Risk-Adjusted Performance

Very Weak

 
Weak
 
Strong
Compared to the overall equity markets, risk-adjusted returns on investments in Clarkston Partners Fund are ranked lower than 1 (%) of all funds and portfolios of funds over the last 90 days. In spite of fairly strong primary indicators, Clarkston Partners is not utilizing all of its potentials. The current stock price disturbance, may contribute to short-term losses for the investors.

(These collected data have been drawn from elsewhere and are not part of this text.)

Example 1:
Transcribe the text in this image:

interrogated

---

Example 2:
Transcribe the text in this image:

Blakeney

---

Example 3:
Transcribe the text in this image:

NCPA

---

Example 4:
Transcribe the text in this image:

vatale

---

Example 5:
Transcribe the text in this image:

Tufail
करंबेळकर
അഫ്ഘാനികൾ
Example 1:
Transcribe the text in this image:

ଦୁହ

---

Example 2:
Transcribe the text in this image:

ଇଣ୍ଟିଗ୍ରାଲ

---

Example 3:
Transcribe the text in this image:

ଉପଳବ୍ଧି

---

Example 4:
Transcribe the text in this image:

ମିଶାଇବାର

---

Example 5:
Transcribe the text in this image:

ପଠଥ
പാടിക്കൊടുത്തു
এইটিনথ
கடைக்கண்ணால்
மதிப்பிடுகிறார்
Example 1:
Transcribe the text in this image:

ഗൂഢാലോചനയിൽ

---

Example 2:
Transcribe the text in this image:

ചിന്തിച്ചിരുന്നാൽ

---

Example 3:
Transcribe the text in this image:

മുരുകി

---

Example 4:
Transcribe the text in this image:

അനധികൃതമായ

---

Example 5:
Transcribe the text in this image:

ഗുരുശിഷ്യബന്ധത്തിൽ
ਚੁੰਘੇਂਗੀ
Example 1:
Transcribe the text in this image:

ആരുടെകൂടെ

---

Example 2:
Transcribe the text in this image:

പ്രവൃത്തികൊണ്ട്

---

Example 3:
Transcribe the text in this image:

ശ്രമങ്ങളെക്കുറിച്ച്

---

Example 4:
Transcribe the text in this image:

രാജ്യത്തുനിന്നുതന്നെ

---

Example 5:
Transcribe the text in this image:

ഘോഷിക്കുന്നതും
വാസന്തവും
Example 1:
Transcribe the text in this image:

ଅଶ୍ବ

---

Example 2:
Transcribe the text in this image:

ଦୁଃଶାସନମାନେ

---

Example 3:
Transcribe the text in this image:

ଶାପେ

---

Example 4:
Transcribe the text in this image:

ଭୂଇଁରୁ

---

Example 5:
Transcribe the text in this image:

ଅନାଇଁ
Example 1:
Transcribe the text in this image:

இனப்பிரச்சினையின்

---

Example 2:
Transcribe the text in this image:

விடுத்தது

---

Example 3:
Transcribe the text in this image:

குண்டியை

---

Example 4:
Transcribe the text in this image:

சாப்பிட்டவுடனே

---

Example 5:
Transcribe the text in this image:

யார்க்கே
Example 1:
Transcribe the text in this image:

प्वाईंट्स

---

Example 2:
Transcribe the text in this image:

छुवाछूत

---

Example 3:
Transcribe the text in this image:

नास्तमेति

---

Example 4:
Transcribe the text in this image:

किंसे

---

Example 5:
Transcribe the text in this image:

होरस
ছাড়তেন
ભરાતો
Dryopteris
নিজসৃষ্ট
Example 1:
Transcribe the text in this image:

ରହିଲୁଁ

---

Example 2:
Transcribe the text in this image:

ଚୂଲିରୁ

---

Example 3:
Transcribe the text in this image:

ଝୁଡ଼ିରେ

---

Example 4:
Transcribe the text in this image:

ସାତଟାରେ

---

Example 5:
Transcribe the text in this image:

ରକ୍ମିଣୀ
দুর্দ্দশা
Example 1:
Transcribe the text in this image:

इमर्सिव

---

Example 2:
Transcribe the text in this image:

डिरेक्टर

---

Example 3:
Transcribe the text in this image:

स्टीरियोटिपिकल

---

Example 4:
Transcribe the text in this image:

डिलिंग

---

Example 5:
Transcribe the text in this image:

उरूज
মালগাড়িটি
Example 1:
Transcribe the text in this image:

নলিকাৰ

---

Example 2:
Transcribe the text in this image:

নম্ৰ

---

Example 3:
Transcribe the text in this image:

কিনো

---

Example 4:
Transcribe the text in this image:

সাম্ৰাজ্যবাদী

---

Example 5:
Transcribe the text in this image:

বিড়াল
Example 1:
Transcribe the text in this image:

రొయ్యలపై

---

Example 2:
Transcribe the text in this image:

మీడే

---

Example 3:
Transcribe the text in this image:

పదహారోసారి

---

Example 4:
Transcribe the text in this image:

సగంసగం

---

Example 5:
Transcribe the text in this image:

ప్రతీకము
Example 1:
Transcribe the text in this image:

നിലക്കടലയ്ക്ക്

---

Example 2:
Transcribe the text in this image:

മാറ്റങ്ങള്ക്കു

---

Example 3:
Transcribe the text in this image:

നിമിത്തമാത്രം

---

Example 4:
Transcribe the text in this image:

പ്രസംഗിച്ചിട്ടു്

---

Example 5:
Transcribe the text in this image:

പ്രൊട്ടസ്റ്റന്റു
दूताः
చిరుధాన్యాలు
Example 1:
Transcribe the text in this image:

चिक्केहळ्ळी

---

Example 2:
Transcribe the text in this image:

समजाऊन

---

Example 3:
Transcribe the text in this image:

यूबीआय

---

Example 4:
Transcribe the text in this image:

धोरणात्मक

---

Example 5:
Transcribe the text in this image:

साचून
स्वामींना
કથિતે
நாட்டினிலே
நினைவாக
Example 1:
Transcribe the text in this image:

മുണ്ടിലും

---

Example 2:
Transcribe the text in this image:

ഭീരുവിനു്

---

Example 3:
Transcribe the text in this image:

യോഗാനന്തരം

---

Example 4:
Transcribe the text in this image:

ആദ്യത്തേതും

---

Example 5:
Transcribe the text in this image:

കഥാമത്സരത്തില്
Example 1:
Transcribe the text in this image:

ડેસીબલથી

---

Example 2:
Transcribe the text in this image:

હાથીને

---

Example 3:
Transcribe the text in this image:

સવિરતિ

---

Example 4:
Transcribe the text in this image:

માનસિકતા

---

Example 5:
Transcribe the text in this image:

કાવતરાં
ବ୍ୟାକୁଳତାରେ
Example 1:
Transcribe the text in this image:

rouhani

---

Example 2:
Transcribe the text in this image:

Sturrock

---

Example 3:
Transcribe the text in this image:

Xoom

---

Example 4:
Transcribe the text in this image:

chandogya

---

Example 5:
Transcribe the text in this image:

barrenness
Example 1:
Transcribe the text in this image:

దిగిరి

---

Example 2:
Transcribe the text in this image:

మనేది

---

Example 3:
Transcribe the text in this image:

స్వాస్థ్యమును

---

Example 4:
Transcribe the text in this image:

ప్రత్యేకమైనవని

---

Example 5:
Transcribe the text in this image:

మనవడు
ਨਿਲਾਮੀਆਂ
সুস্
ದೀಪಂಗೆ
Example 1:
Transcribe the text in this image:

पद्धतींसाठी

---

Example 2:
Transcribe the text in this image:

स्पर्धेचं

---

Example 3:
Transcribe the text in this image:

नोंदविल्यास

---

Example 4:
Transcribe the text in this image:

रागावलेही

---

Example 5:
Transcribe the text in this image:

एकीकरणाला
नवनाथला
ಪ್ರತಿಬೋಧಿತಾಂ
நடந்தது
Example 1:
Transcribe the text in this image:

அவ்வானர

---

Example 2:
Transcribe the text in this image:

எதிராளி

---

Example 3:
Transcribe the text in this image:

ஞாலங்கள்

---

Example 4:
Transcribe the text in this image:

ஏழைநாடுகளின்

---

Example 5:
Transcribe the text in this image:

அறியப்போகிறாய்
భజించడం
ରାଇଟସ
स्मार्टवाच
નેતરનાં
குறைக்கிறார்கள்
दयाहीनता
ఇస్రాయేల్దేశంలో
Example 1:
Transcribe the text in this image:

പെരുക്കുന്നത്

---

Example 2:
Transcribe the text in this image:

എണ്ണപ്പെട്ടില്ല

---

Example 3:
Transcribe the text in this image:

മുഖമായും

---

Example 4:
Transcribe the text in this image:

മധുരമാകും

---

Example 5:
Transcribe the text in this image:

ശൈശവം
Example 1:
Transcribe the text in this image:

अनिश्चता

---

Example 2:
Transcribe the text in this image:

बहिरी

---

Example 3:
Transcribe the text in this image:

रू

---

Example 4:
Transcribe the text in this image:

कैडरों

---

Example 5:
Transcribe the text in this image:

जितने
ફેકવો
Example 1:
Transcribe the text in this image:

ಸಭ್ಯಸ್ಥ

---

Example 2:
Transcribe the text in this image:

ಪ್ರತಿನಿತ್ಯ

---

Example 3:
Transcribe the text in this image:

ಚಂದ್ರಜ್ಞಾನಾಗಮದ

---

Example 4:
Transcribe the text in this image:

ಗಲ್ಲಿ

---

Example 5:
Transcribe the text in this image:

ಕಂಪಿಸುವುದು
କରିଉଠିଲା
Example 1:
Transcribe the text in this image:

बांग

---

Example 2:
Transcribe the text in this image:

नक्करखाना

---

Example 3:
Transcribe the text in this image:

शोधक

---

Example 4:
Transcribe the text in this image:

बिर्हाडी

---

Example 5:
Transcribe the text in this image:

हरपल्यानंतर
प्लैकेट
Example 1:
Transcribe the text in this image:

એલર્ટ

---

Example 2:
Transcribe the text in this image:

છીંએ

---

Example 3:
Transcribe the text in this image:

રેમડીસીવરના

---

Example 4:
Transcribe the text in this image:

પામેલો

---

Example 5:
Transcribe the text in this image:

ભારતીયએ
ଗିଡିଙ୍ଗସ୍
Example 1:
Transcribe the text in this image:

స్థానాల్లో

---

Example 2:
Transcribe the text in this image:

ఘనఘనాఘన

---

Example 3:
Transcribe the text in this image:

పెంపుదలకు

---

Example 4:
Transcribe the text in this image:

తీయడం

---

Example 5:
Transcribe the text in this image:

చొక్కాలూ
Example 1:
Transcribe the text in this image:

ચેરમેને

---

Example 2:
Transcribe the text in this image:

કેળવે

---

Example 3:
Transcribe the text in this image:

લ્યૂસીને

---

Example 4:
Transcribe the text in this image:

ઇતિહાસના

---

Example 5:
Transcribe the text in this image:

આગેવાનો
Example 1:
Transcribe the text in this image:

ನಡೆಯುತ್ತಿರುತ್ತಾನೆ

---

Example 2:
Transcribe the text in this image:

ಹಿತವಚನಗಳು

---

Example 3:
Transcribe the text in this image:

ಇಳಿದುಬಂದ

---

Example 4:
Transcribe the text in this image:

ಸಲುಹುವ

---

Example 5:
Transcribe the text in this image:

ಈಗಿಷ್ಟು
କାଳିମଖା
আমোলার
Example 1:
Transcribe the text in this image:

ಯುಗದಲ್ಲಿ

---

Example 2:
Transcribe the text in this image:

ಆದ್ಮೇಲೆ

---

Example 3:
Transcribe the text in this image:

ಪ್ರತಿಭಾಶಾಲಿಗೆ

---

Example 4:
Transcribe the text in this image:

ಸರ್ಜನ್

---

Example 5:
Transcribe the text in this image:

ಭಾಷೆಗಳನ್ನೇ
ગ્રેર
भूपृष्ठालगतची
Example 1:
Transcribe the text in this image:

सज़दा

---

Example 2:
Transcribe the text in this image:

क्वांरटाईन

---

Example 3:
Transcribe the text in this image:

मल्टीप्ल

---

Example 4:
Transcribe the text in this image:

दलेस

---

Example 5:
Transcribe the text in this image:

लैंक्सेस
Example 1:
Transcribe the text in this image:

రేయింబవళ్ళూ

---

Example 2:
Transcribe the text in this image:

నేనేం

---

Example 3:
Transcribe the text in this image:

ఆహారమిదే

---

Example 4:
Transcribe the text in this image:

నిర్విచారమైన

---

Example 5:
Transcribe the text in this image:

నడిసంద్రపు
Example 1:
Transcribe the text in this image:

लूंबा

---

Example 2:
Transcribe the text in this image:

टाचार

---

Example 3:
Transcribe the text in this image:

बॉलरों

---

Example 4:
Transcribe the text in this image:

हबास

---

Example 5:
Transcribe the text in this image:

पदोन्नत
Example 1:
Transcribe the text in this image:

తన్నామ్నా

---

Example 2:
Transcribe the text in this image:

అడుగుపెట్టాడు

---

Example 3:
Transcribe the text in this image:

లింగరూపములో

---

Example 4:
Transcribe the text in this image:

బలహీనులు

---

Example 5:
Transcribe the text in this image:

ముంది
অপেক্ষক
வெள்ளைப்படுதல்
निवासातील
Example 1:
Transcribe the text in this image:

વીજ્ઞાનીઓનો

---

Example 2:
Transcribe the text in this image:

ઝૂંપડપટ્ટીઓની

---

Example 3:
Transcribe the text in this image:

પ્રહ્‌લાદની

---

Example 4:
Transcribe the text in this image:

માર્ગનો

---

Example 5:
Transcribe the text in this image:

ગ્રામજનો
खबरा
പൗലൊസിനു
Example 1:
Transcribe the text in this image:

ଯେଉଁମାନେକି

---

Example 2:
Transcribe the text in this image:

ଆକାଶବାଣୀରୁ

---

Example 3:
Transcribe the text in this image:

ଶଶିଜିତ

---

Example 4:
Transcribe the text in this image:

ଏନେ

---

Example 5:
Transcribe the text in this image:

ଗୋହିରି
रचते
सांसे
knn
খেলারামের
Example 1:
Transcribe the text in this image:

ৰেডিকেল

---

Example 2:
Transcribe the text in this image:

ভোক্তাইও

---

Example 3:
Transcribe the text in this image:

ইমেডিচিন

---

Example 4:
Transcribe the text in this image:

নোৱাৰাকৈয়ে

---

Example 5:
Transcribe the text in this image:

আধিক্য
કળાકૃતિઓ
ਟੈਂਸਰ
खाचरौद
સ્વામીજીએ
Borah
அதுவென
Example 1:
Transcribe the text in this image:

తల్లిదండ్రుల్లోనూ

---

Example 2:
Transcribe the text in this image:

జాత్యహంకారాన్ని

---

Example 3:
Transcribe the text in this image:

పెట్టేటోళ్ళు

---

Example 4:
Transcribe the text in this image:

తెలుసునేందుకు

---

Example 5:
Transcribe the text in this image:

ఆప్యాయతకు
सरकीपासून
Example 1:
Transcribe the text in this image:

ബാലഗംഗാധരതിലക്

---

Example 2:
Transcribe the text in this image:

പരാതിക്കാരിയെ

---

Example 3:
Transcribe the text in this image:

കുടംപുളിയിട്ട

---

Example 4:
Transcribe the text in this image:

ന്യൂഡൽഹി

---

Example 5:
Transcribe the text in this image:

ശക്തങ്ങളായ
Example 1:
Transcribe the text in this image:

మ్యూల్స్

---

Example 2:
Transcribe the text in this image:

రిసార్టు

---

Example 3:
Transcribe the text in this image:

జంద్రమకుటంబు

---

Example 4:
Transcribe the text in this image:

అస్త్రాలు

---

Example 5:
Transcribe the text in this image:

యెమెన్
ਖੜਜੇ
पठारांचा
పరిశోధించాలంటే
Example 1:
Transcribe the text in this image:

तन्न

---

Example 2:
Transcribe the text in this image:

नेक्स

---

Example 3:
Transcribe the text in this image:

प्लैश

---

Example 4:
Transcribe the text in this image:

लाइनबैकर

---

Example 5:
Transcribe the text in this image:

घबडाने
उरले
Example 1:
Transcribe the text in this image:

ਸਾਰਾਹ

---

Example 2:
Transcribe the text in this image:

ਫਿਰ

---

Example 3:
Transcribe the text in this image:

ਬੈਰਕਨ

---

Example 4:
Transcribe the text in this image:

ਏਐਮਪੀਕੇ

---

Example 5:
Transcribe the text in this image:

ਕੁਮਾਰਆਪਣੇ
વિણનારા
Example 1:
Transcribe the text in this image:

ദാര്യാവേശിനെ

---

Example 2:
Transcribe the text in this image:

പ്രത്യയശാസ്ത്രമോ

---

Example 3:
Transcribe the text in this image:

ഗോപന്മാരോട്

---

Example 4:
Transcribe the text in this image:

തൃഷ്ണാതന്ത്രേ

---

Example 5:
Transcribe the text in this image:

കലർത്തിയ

Ivy Emerging and Clarkston Partners Volatility Contrast

   Predicted Return Density   
       Returns  

Pair Trading with Ivy Emerging and Clarkston Partners

The main advantage of trading using opposite Ivy Emerging and Clarkston Partners positions is that it hedges away some unsystematic risk. Because of two separate transactions, even if Ivy Emerging position performs unexpectedly, Clarkston Partners can make up some of the losses. Pair trading also minimizes risk from directional movements in the market. For example, if an entire industry or sector drops because of unexpected headlines, the short position in Clarkston Partners will offset losses from the drop in Clarkston Partners' long position.
The idea behind Ivy Emerging Markets and Clarkston Partners Fund pairs trading is to make the combined position market-neutral, meaning the overall market's direction will not affect its win or loss (or potential downside or upside). This can be achieved by designing a pairs trade with two highly correlated stocks or equities that operate in a similar space or sector, making it possible to obtain profits through simple and relatively low-risk investment.
Check out your portfolio center.
Note that this page's information should be used as a complementary analysis to find the right mix of equity instruments to add to your existing portfolios or create a brand new portfolio. You can also try the Balance Of Power module to check stock momentum by analyzing Balance Of Power indicator and other technical ratios.